1 September 2017
Stunning, unbelievable, high resolution footage of the Zhangjiawan rockslide
Reader Fabien has kindly pointed out to me that Liveleak has new footage of the Zhangjiawan rockslide in Guizhou Province in China, which killed 26 people and left a further nine missing and presumed killed. This is the recording, which sadly has no further metadata. Frustratingly WordPress no longer allows me to embed Liveleak videos, so I have embedded the Youtube copy of the video:-
This is undoubtedly one of the best ever recordings of the development of a major rockslide, capturing the precursory rockfall activity as well as the final failure event. The impression is clearly of a progressively disintegrating rockmass, rapidly fragmenting as movement develops. This may well be associated with the development of rotation in the mass.

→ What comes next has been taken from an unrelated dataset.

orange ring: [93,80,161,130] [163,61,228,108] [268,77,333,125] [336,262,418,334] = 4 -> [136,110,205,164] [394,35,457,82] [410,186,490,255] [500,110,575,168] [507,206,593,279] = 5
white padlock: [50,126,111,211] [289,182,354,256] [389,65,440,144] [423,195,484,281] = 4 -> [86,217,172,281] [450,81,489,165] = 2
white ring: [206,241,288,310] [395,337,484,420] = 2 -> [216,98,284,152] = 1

I have captured three elements of the initiation of the final collapse below:-
This sequence shows that at the point of the development of rapid motion the rockslide was undergoing both toppling (i.e. the mass was rotating such that the upper section of the rockmass was moving more rapidly than the lower portion, and the whole mass is in effect tilting forwards) and basal sliding into the valley. This is a large-scale version of the motion that can be imagined from this simple block diagram, although obviously it was far more complex when on the scale of the Zhangjiawan rockslide:-
Meanwhile, in a comment on my previous post my good friend Tim Davies asked about the runout of the landslide, and in particular spectulated that the runout length might have been quite short. This ChinaNews image shows the full landslide track:-
This suggests that whilst not being hyper-mobile, the track was probably not very short. There are some signs that the portion on the right side of the image has transitioned into a flow I think. Xinhua reports that the landslide volume was about 600,000 m³, with a fall height (I assume of the initial failure) of about 200 m.
I have not yet been able to locate this landslide reliably. Has anyone else had any luck?